Problem requirements: Exclude the pictures; give every entry again exactly as written.
BEGIN
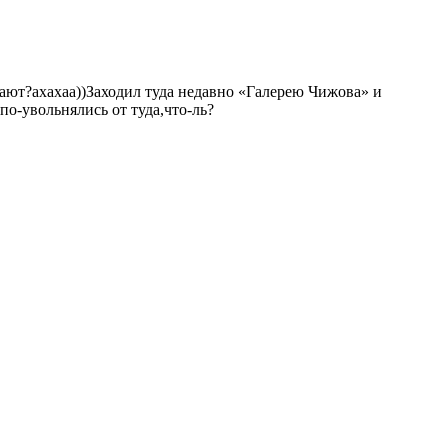
отают?ахахаа))Заходил туда недавно «Галерею Чижова» и
по-увольнялись от туда,что-ль?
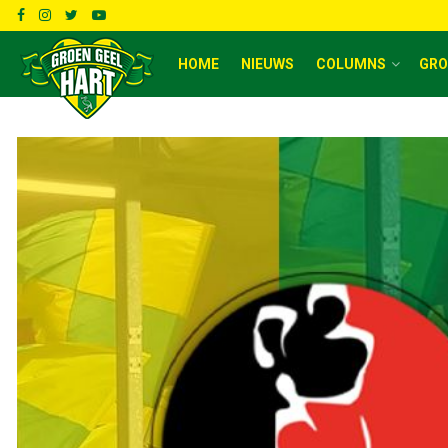
HOME
NIEUWS
COLUMNS
GRO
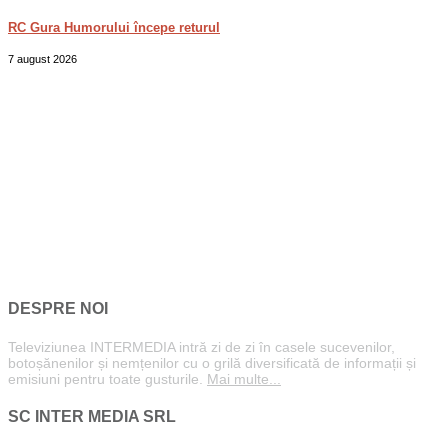
RC Gura Humorului începe returul
7 august 2026
DESPRE NOI
Televiziunea INTERMEDIA intră zi de zi în casele sucevenilor,
botoșănenilor și nemțenilor cu o grilă diversificată de informații și
emisiuni pentru toate gusturile.
Mai multe...
SC INTER MEDIA SRL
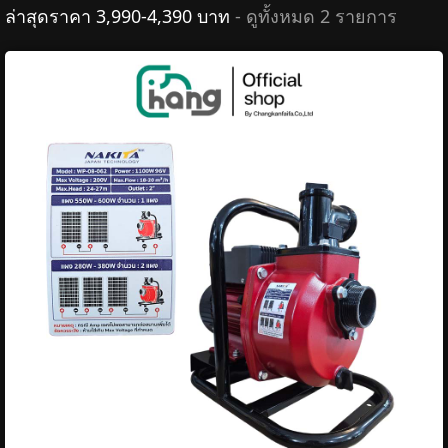
ล่าสุดราคา 3,990-4,390 บาท
- ดูทั้งหมด 2 รายการ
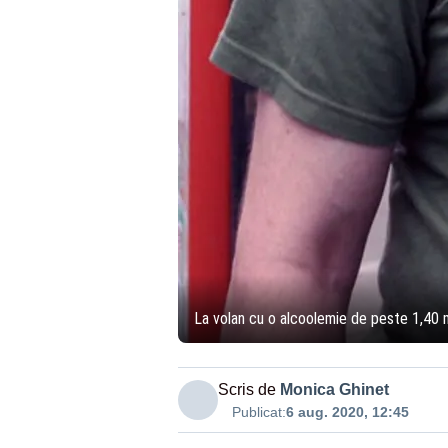
La volan cu o alcoolemie de peste 1,40 mg
Scris de
Monica Ghinet
Publicat:
6 aug. 2020, 12:45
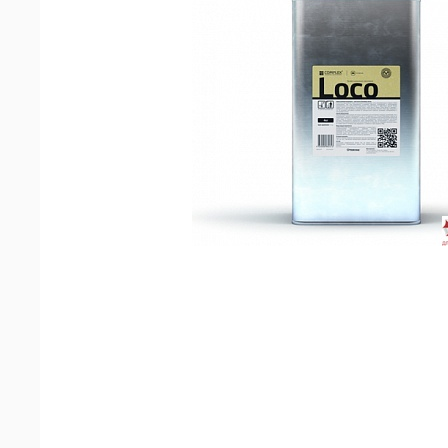
машин
Аксессуары
Запчасти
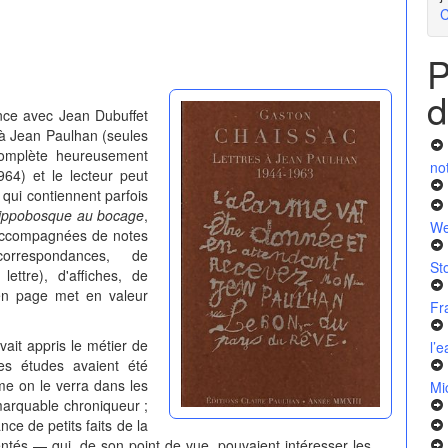
C
P
d
nce avec Jean Dubuffet
 à Jean Paulhan (seules
 complète heureusement
no
64) et le lecteur peut
 qui contiennent parfois
ippobosque au bocage
,
We
 accompagnées de notes
correspondances, de
St
ettre), d'affiches, de
 en page met en valeur
Fr
ait appris le métier de
l’
ses études avaient été
mme on le verra dans les
Mi
emarquable chroniqueur ;
e de petits faits de la
entés — qui, de son point de vue, pouvaient intéresser les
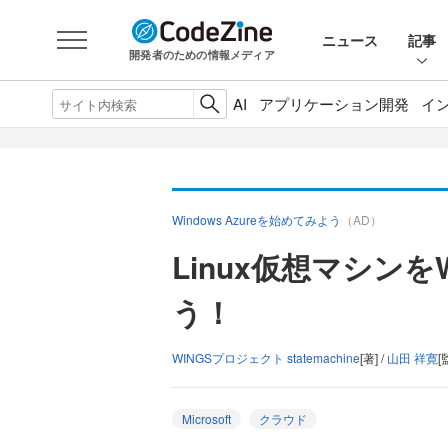
ニュース
記事
開発者のための情報メディア
AI
アプリケーション開発
イ
Windows Azureを始めてみよう
（AD）
Linux仮想マシンをW
う！
WINGSプロジェクト statemachine
[著] /
山田 祥寛
[
Microsoft
クラウド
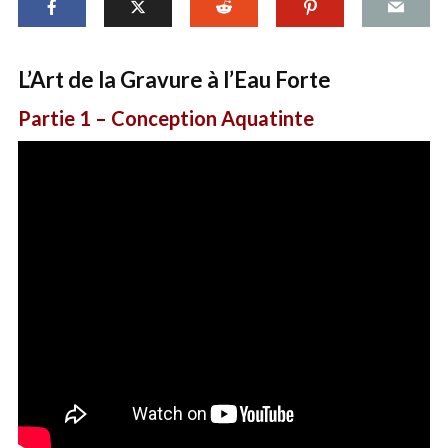
L’Art de la Gravure à l’Eau Forte
Partie 1
– Conception Aquatinte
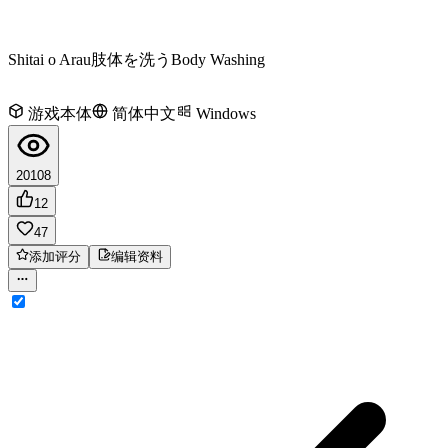
Shitai o Arau
肢体を洗う
Body Washing
游戏本体
简体中文
Windows
20108
12
47
添加评分
编辑资料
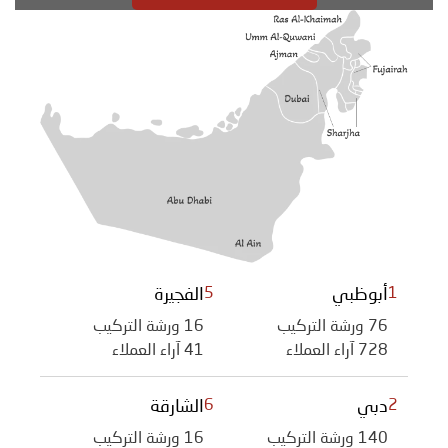
1
أبوظبي
5
الفجيرة
76 ورشة التركيب
16 ورشة التركيب
728 آراء العملاء
41 آراء العملاء
2
دبي
6
الشارقة
140 ورشة التركيب
16 ورشة التركيب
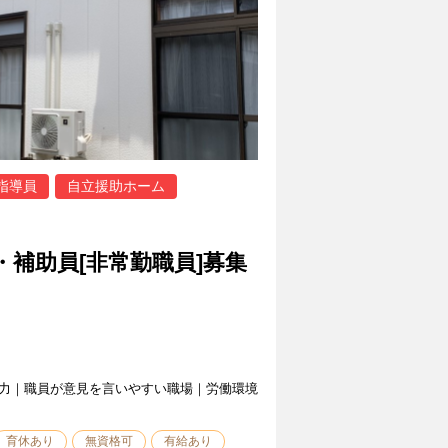
指導員
自立援助ホーム
・補助員[非常勤職員]募集
力｜職員が意見を言いやすい職場｜労働環境
育休あり
無資格可
有給あり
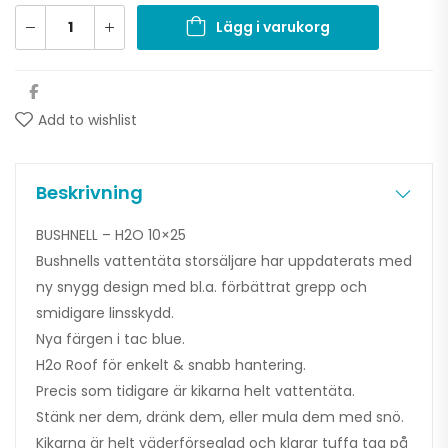
Lägg i varukorg
Add to wishlist
Beskrivning
BUSHNELL – H2O 10×25
Bushnells vattentäta storsäljare har uppdaterats med
ny snygg design med bl.a. förbättrat grepp och
smidigare linsskydd.
Nya färgen i tac blue.
H2o Roof för enkelt & snabb hantering.
Precis som tidigare är kikarna helt vattentäta.
Stänk ner dem, dränk dem, eller mula dem med snö.
Kikarna är helt väderförseglad och klarar tuffa tag på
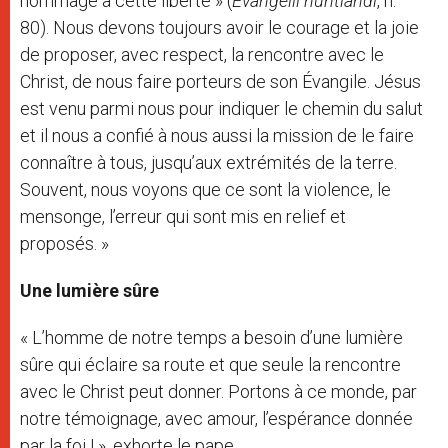
hommage à cette liberté » (
Evangelii nuntiandi
, n.
80). Nous devons toujours avoir le courage et la joie
de proposer, avec respect, la rencontre avec le
Christ, de nous faire porteurs de son Évangile. Jésus
est venu parmi nous pour indiquer le chemin du salut
et il nous a confié à nous aussi la mission de le faire
connaître à tous, jusqu’aux extrémités de la terre.
Souvent, nous voyons que ce sont la violence, le
mensonge, l’erreur qui sont mis en relief et
proposés. »
Une lumière sûre
« L’homme de notre temps a besoin d’une lumière
sûre qui éclaire sa route et que seule la rencontre
avec le Christ peut donner. Portons à ce monde, par
notre témoignage, avec amour, l’espérance donnée
par la foi ! », exhorte le pape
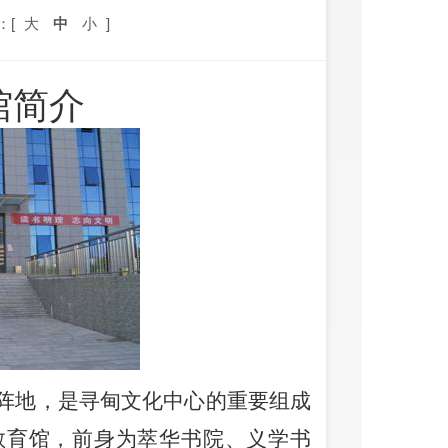
：[
大
中
小
]
馆简介
阵地，是寻甸文化中心的重要组成
教育馆，前身为萃华书院、义学书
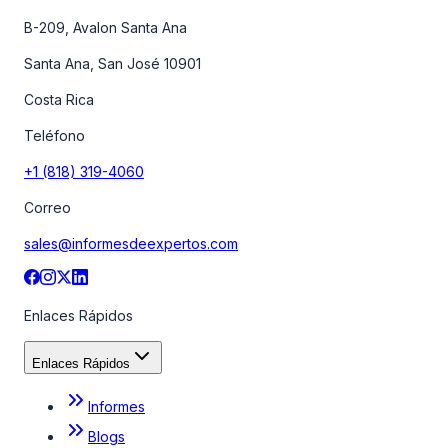
B-209, Avalon Santa Ana
Santa Ana, San José 10901
Costa Rica
Teléfono
+1 (818) 319-4060
Correo
sales@informesdeexpertos.com
Enlaces Rápidos
Enlaces Rápidos
Informes
Blogs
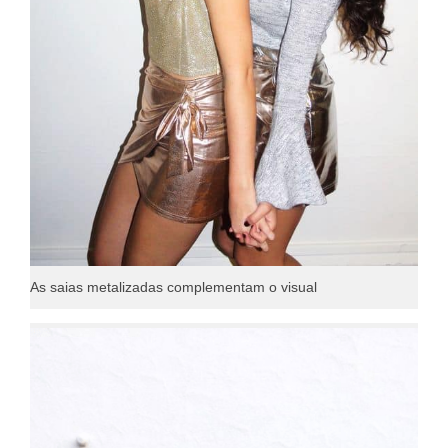
As saias metalizadas complementam o visual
END
Your solution:
отают?ахахаа))Заходил туда недавно «Галерею Чижова» и
по-увольнялись от туда,что-ль?
HOME
NIEUWS
COLUMNS
GRO
RC Gura Humorului începe returul
7 august 2026
DESPRE NOI
Televiziunea INTERMEDIA intră zi de zi în casele sucevenilor,
botoșănenilor și nemțenilor cu o grilă diversificată de informații și
emisiuni pentru toate gusturile.
Mai multe...
SC INTER MEDIA SRL
ล่าสุดราคา 3,990-4,390 บาท
- ดูทั้งหมด 2 รายการ
La volan cu o alcoolemie de peste 1,40 mg
Scris de
Monica Ghinet
Publicat:
6 aug. 2020, 12:45
машин
Аксессуары
Запчасти
C
P
d
nce avec Jean Dubuffet
 à Jean Paulhan (seules
 complète heureusement
no
64) et le lecteur peut
 qui contiennent parfois
ippobosque au bocage
,
We
 accompagnées de notes
correspondances, de
St
ettre), d'affiches, de
 en page met en valeur
Fr
ait appris le métier de
l’
ses études avaient été
mme on le verra dans les
Mi
emarquable chroniqueur ;
e de petits faits de la
entés — qui, de son point de vue, pouvaient intéresser les
ニュース
記事
開発者のための情報メディア
AI
アプリケーション開発
イ
Windows Azureを始めてみよう
（AD）
Linux仮想マシンをW
う！
WINGSプロジェクト statemachine
[著] /
山田 祥寛
[
Microsoft
クラウド
L’Art de la Gravure à l’Eau Forte
Partie 1
– Conception Aquatinte
Shitai o Arau
肢体を洗う
Body Washing
游戏本体
简体中文
Windows
20108
12
47
添加评分
编辑资料
1
أبوظبي
5
الفجيرة
76 ورشة التركيب
16 ورشة التركيب
728 آراء العملاء
41 آراء العملاء
2
دبي
6
الشارقة
140 ورشة التركيب
16 ورشة التركيب
指導員
自立援助ホーム
・補助員[非常勤職員]募集
力｜職員が意見を言いやすい職場｜労働環境
育休あり
無資格可
有給あり
Lägg i varukorg
Add to wishlist
Beskrivning
BUSHNELL – H2O 10×25
Bushnells vattentäta storsäljare har uppdaterats med
ny snygg design med bl.a. förbättrat grepp och
smidigare linsskydd.
Nya färgen i tac blue.
H2o Roof för enkelt & snabb hantering.
Precis som tidigare är kikarna helt vattentäta.
Stänk ner dem, dränk dem, eller mula dem med snö.
Kikarna är helt väderförseglad och klarar tuffa tag på
hommage à cette liberté » (
Evangelii nuntiandi
, n.
80). Nous devons toujours avoir le courage et la joie
de proposer, avec respect, la rencontre avec le
Christ, de nous faire porteurs de son Évangile. Jésus
est venu parmi nous pour indiquer le chemin du salut
et il nous a confié à nous aussi la mission de le faire
connaître à tous, jusqu’aux extrémités de la terre.
Souvent, nous voyons que ce sont la violence, le
mensonge, l’erreur qui sont mis en relief et
proposés. »
Une lumière sûre
« L’homme de notre temps a besoin d’une lumière
sûre qui éclaire sa route et que seule la rencontre
avec le Christ peut donner. Portons à ce monde, par
notre témoignage, avec amour, l’espérance donnée
par la foi ! », exhorte le pape
：[
大
中
小
]
馆简介
阵地，是寻甸文化中心的重要组成
教育馆，前身为萃华书院、义学书
B-209, Avalon Santa Ana
Santa Ana, San José 10901
Costa Rica
Teléfono
+1 (818) 319-4060
Correo
sales@informesdeexpertos.com
Enlaces Rápidos
Enlaces Rápidos
Informes
Blogs
As saias metalizadas complementam o visual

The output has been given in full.